While you might expect a provider-endorsed survey to find such things, the numbers are impressive and statistically valid. Moss says:
People now realise that Digital Workers remove the drudgery of work, not the excitement. As we have seen from our research, people are embracing the opportunities that the technology is bringing.
We are seeing exactly the same approach from our customers too. The extra capacity that the digital workforce delivers will always be a positive for organisations and the growth of the entire industry in recent years is a clear indicator of that. I think approaches such as connected-RPA are giving opportunities to knowledge workers to succeed and grow.

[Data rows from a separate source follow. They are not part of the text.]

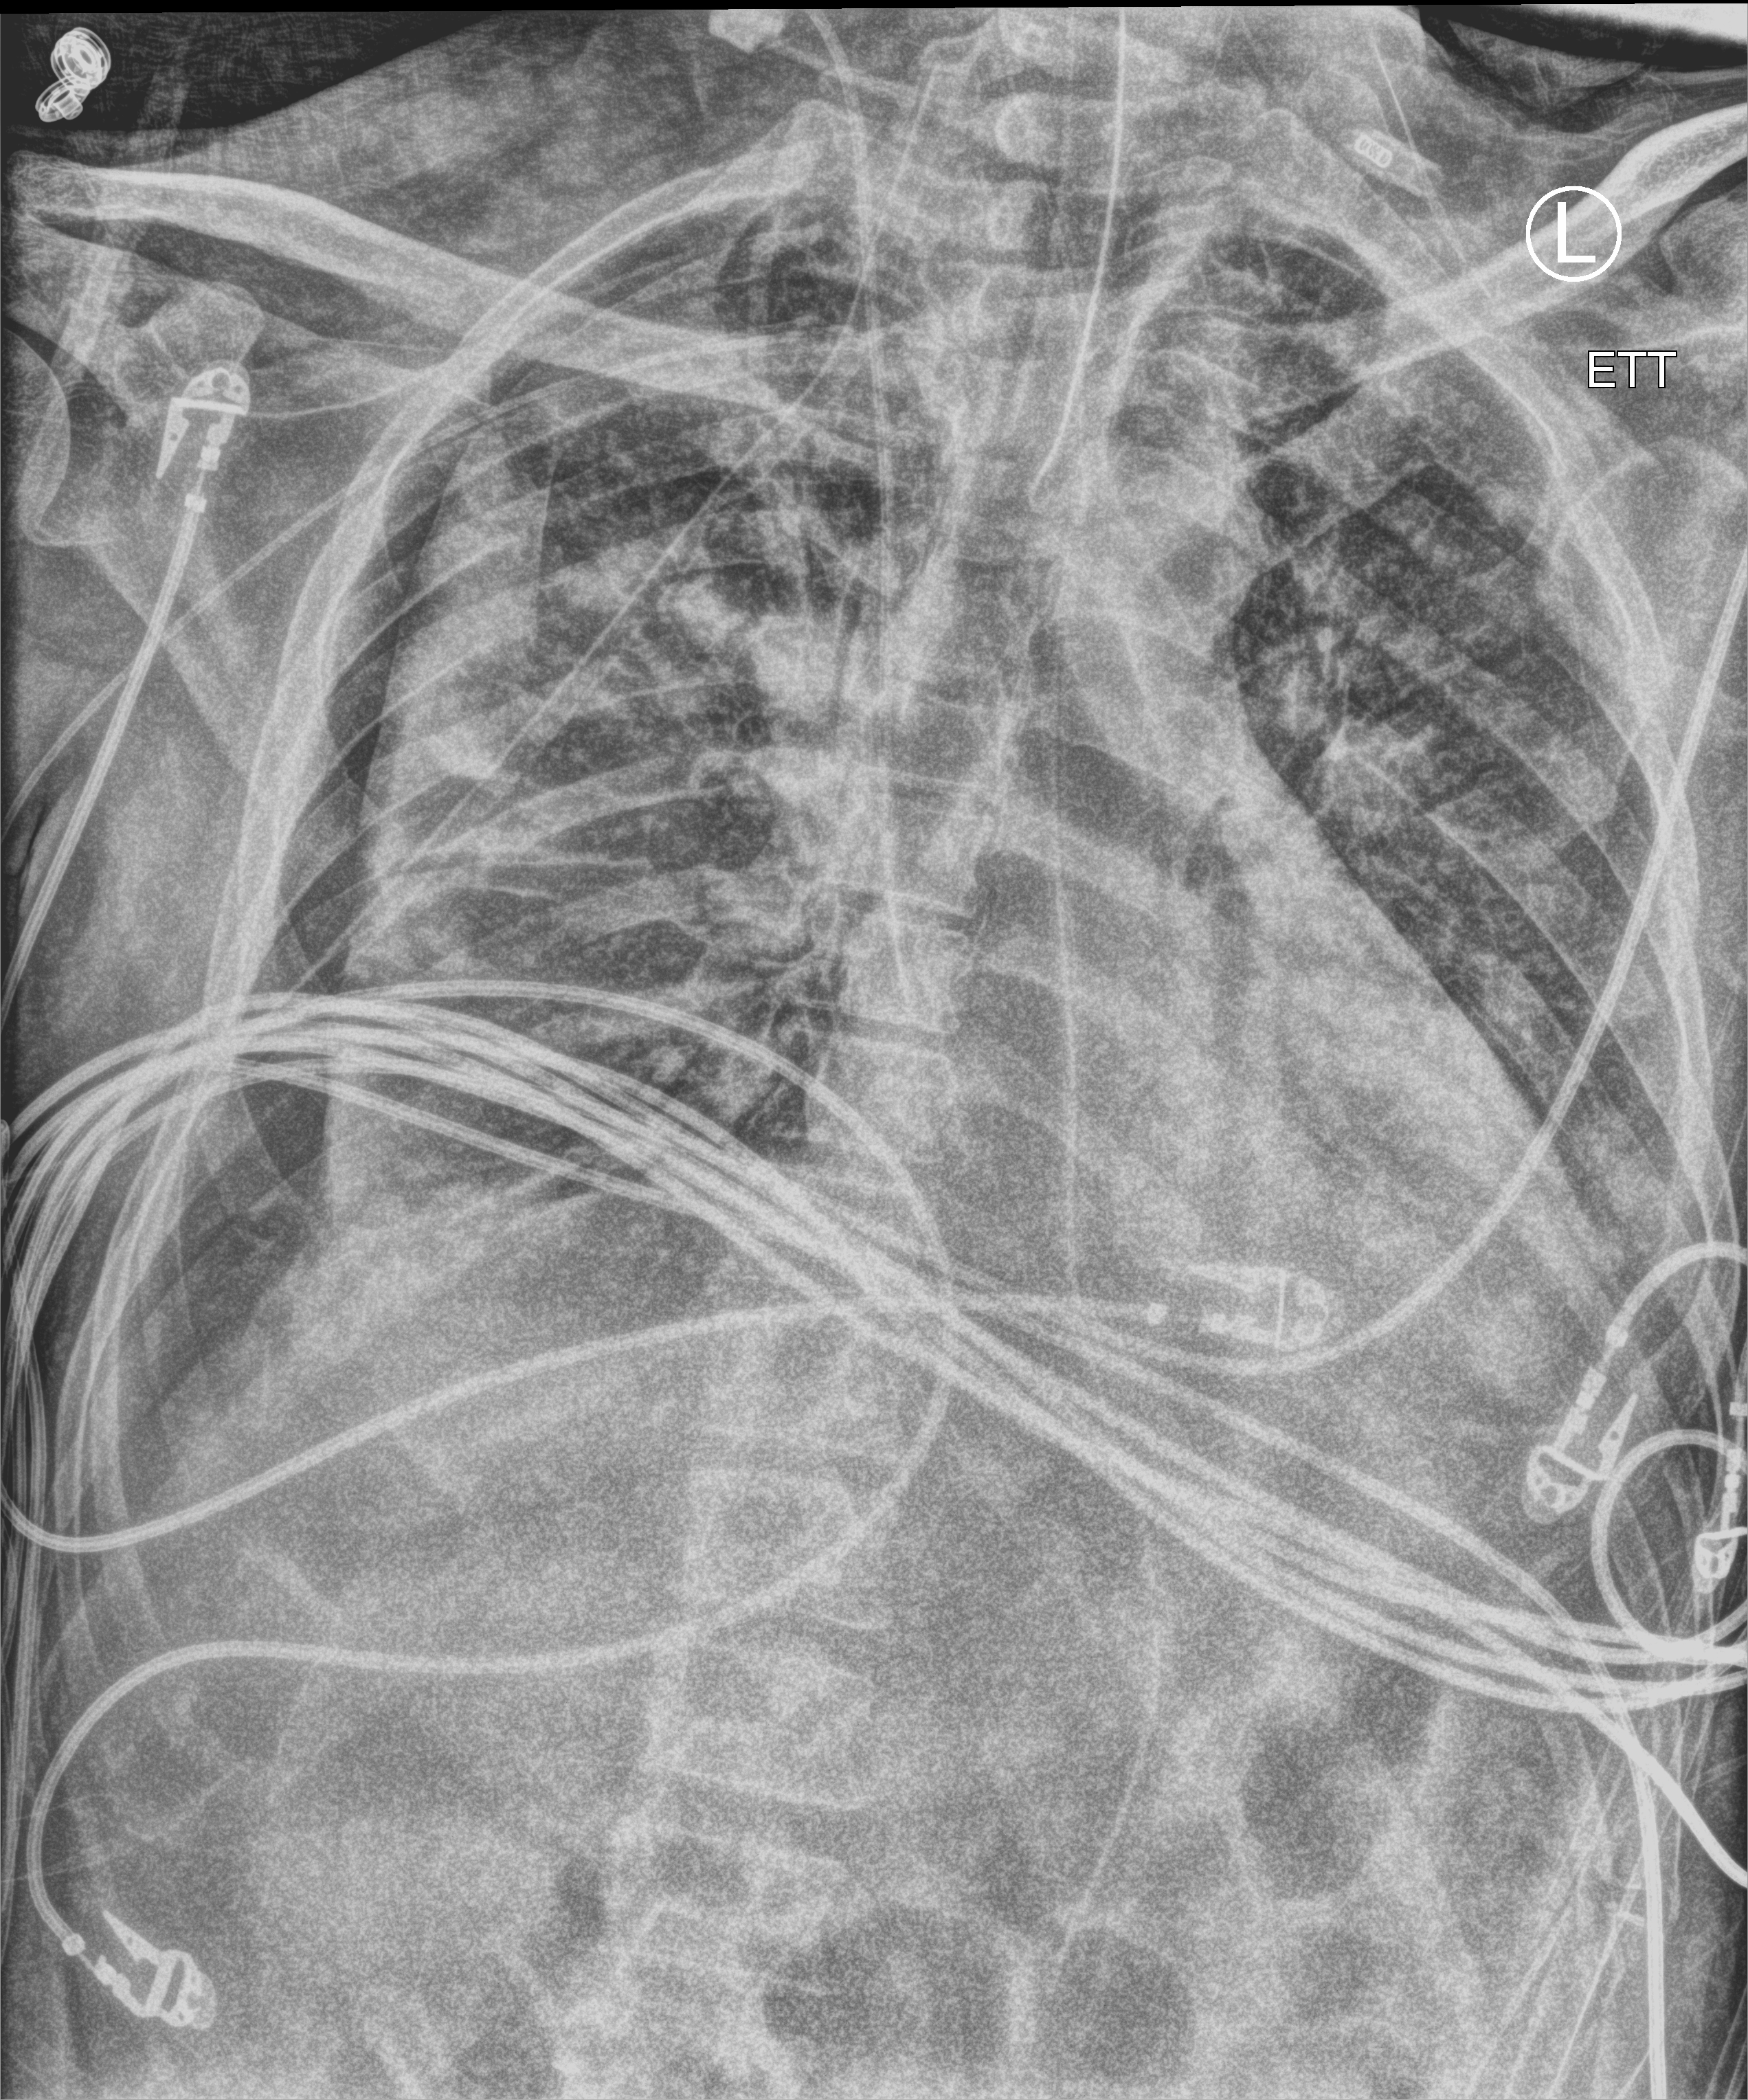
Bedside chest radiograph (computed radiography); anteroposterior (AP) projection. Patient hospitalised with COVID-19; male, aged 18–59 years.
Admission-level facts for this patient (not findings on this image; timing relative to this image not recorded):
- smoking status (admission record): never
- COPD (admission record): no
- mechanically ventilated during this hospital stay: yes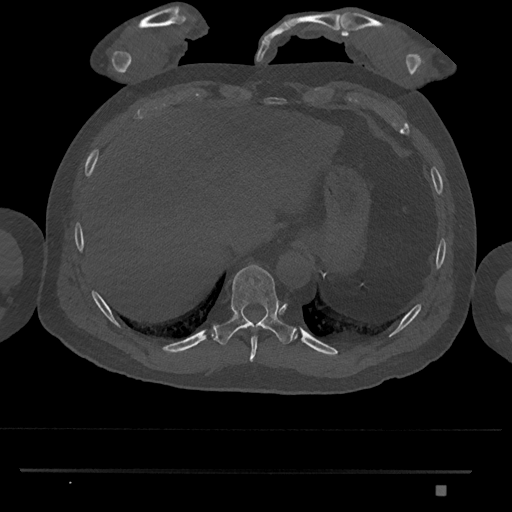
CT including the spine, one axial slice; position 1012 of 1134 along the scan axis; bone window (W 1800 / L 400 HU); 512 × 512 image matrix, field of view 429 × 429 mm. Patient: male, 65 years. From the clinical record (not read from this slice): primary cancer: prostate.
Outlined on this slice (semi-automatically segmented with operator editing):
- T10 vertebra: bounding box (x1, y1, x2, y2) in pixels: (213, 264, 295, 345)
- T9 vertebra: (249, 336, 258, 362)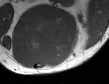
MRI of an extremity soft-tissue mass, one axial slice. Position 36 of 50 along the scan axis. MR volume resampled by the dataset authors to the PET/CT grid (not the native acquisition matrix). 109 × 84 image matrix. Male patient. Case-level facts recorded for this patient, not image findings: histological type: synovial sarcoma; site of the primary tumour: left poplietal fossa.
Annotated regions visible in this slice (expert contour drawn on MRI and transferred to this co-registered scan by the dataset authors):
- gross tumour volume (mass): bounding box [x1, y1, x2, y2] px = [25, 19, 70, 63]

The problem is that a number of recent reports have observed that a majority of organisations are rushing into AI and automation tactically to cut costs, rather than strategically to make their businesses smarter. But the vendor community is not to blame for that – unless the sales teams of companies like IBM, Microsoft, and others who shout the message ‘augment, not replace’ from the conference dais are zeroing in on different metrics to their CEOs, of course.
Either way – as the World Economic Forum observed last year with its report on the global employment impacts of Industry 4.0 – skills will be the real battleground of the future, as not only routine, low-skilled tasks, but also safe middle-class careers (such as accountancy, legal services, banking customer services, and auditing) are swept aside, in favour of data analysts and innovation consultants.
Millions more people droning on about Uber and Amazon... well, there had to be a downside. In the meantime, Blue Prism is a real British success story, and a Northern Powerhouse one at that. Thumbs up – via my softbot, of course.